### Passage
※
How to debug Kapacitor Alert?

kapacitor
#1

I created an alert through the web interface(Chronograf). The graph shows the intersection. But the alert does not work. How to debug?

Kapacitor 1.4.0 (git: HEAD fcce3ee9e6abcee5595fd61066bfc904edb1e113)

/ # kapacitor list tasks
ID Type Status Executing Databases and Retention Policies
chronograf-v1-708c588f-bf3b-4768-8577-d89ca31d3c1b stream enabled true [“telegraf”.“autogen”]
chronograf-v1-ad53ea27-4a65-4405-b37b-75e587f1ede0 stream enabled true [“telegraf”.“autogen”]
/ # kapacitor show chronograf-v1-708c588f-bf3b-4768-8577-d89ca31d3c1b
ID: chronograf-v1-708c588f-bf3b-4768-8577-d89ca31d3c1b
Error:
Template:
Type: stream
Status: enabled
Executing: true
Created: 22 Feb 18 14:04 UTC
Modified: 26 Feb 18 10:40 UTC
LastEnabled: 26 Feb 18 10:40 UTC
Databases Retention Policies: [“telegraf”.“autogen”]
TICKscript:
var db = ‘telegraf’

var rp = ‘autogen’

var measurement = ‘mem’

var groupBy = []

var whereFilter = lambda: (“host” == ‘AutomatedTests’)

var name = ‘test’

var idVar = name + ‘:{{.Group}}’

var message = ’ {{.ID}} {{.Name}} {{.TaskName}} {{.Group}} {{.Tags}} {{.Level}} {{ index .Fields “value” }} {{.Time}}’

var idTag = ‘alertID’

var levelTag = ‘level’

var messageField = ‘message’

var durationField = ‘duration’

var outputDB = ‘chronograf’

var outputRP = ‘autogen’

var outputMeasurement = ‘alerts’

var triggerType = ‘threshold’

var crit = 15000000000

var data = stream
|from()
.database(db)
.retentionPolicy(rp)
.measurement(measurement)
.groupBy(groupBy)
.where(whereFilter)
|eval(lambda: “used”)
.as(‘value’)

var trigger = data
|alert()
.crit(lambda: “value” > crit)
.stateChangesOnly()
.message(message)
.id(idVar)
※
### Data

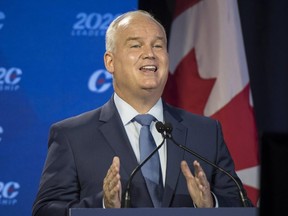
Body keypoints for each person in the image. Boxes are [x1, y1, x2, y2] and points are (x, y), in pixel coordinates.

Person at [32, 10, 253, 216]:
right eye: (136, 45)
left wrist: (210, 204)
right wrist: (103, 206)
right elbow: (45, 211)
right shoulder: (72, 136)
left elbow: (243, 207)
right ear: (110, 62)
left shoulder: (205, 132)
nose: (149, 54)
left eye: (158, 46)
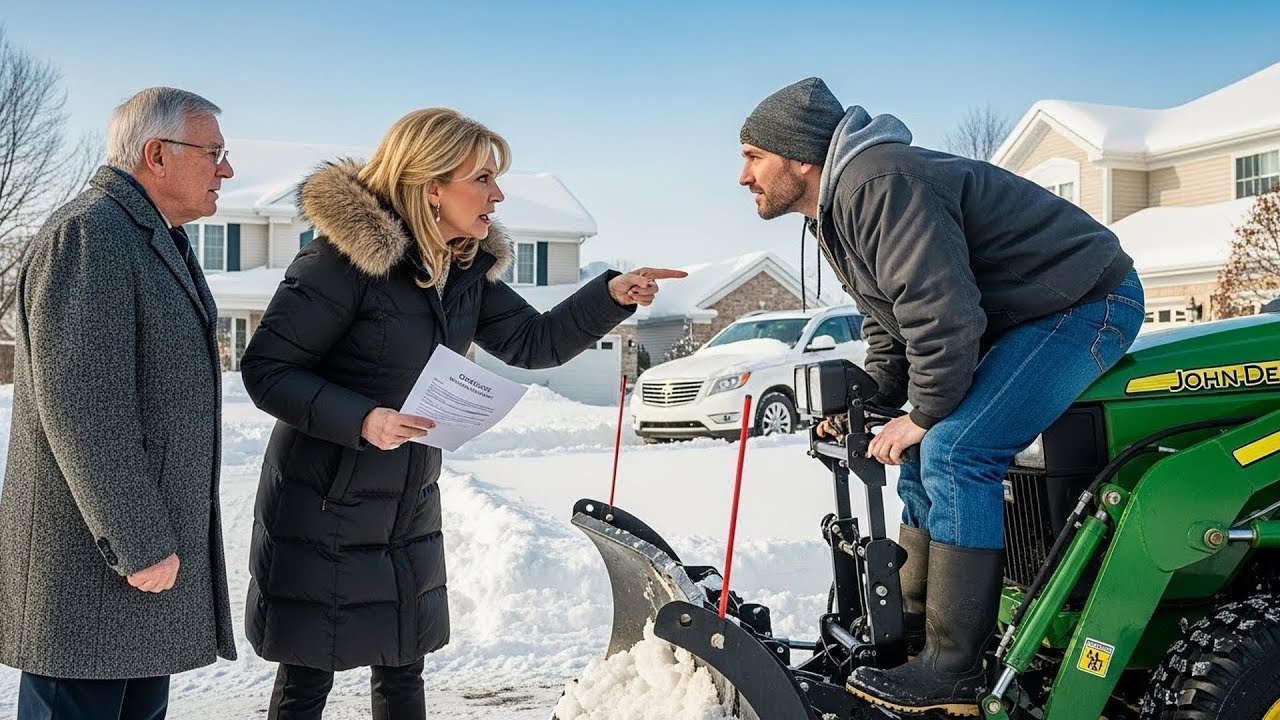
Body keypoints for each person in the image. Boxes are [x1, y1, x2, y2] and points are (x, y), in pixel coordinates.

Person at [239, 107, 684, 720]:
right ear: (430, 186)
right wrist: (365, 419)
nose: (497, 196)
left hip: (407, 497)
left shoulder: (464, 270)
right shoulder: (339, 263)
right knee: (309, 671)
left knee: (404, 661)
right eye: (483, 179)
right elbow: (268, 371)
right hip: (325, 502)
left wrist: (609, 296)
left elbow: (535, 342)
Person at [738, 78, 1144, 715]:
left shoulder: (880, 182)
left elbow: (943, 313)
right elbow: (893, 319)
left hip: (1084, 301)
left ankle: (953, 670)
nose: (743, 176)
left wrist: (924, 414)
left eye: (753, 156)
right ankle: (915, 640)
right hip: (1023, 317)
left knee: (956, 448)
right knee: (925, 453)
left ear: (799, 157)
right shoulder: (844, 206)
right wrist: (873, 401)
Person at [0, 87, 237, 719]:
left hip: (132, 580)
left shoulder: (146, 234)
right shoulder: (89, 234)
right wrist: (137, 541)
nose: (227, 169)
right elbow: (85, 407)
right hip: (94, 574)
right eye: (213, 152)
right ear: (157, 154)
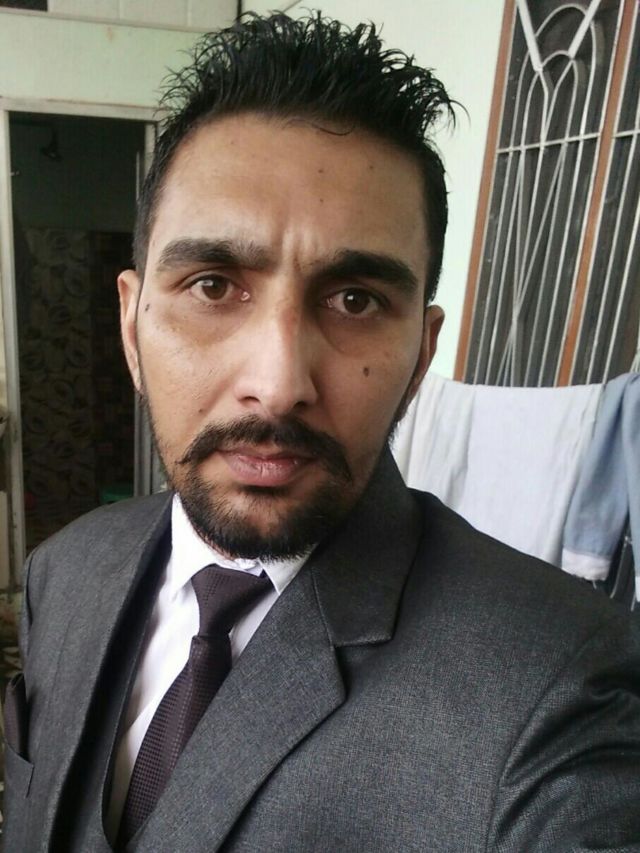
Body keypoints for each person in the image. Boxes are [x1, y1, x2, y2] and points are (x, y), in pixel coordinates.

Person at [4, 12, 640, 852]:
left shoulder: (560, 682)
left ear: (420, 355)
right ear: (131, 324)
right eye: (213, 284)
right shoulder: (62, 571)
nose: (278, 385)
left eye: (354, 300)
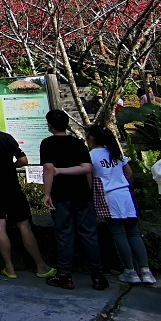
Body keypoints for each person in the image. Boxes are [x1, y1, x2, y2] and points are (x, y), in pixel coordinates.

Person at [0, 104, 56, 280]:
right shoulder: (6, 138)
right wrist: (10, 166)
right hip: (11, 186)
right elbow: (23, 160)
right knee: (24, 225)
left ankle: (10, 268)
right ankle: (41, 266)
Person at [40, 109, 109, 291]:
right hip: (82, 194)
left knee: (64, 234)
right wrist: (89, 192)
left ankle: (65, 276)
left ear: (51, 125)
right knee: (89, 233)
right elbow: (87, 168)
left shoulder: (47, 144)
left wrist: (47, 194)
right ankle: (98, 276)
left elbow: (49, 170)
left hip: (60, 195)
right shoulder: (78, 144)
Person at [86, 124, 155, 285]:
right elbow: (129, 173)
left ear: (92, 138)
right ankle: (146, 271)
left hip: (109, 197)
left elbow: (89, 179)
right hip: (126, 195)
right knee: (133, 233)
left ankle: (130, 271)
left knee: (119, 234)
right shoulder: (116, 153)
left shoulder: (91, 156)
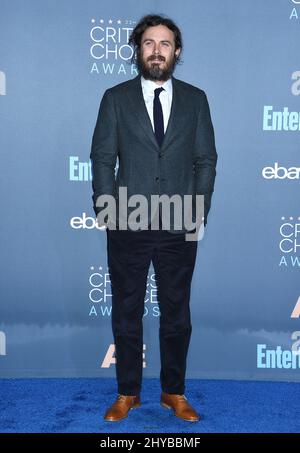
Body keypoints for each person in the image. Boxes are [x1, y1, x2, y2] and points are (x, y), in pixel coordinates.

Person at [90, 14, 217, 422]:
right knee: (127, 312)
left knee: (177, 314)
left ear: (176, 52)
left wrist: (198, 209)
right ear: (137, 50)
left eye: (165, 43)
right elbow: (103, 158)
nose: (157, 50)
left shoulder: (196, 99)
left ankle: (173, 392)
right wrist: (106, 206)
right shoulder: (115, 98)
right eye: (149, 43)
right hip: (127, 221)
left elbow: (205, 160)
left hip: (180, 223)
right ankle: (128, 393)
※
### What you have to do
Can you extend the Kapacitor alert post above from the point where it stops?

### Result of the exercise
.idTag(idTag)
.levelTag(levelTag)
.messageField(messageField)
.durationField(durationField)
.telegram()
.chatId(‘216013926’)
.parseMode(‘mem > 15’)

trigger
|eval(lambda: float(“value”))
.as(‘value’)
.keep()
|influxDBOut()
.create()
.database(outputDB)
.retentionPolicy(outputRP)
.measurement(outputMeasurement)
.tag(‘alertName’, name)
.tag(‘triggerType’, triggerType)

trigger
|httpOut(‘output’)

DOT:
digraph chronograf-v1-708c588f-bf3b-4768-8577-d89ca31d3c1b {
graph [throughput=“0.00 points/s”];

stream0 [avg_exec_time_ns=“0s” errors=“0” working_cardinality=“0” ];
stream0 -> from1 [processed=“0”];

from1 [avg_exec_time_ns=“0s” errors=“0” working_cardinality=“0” ];
from1 -> eval2 [processed=“0”];

eval2 [avg_exec_time_ns=“0s” errors=“0” working_cardinality=“0” ];
eval2 -> alert3 [processed=“0”];

alert3 [alerts_triggered=“0” avg_exec_time_ns=“0s” crits_triggered=“0” errors=“0” infos_triggered=“0” oks_triggered=“0” warns_triggered=“0” working_cardinality=“0” ];
alert3 -> http_out6 [processed=“0”];
alert3 -> eval4 [processed=“0”];

http_out6 [avg_exec_time_ns=“0s” errors=“0” working_cardinality=“0” ];

eval4 [avg_exec_time_ns=“0s” errors=“0” working_cardinality=“0” ];
eval4 -> influxdb_out5 [processed=“0”];

influxdb_out5 [avg_exec_time_ns=“0s” errors=“0” points_written=“0” working_cardinality=“0” write_errors=“0” ];
}
/ #

0 Likes

#2

Did you check the telegram config?

0 Likes

#3

Config is checked. Is it possible to force an alert?

0 Likes

#4

It seems that you are evaluating no points…Should be data passing through? Can you force to go over the crit value?

0 Likes

#5

Try changing the ‘Group By’ variable to group by host

var groupBy = [‘host’]

Heads up, if you are just starting out with the TICK stack then in order to use any of the tags you have you need to group by them as well. So if you wanted to include the host and information about the instance for example then:

var groupBy = [‘host’,‘instance’]

if you’re in linux you can use

sudo tail -f /path/to/kapacitor/logs | grep “Name of your alert”

You should be able to see an error in there. Does the host ‘AutomatedTests’ exist as a tag in the database?

0 Likes

#6

HI! I have a similar problem - I created an alert through the web interface and it doesn’t work.

var db = 'monitoring'
var rp = 'autogen'
var measurement = 'system'
var groupBy = ['host']
var whereFilter = lambda: ("prod" == 'true')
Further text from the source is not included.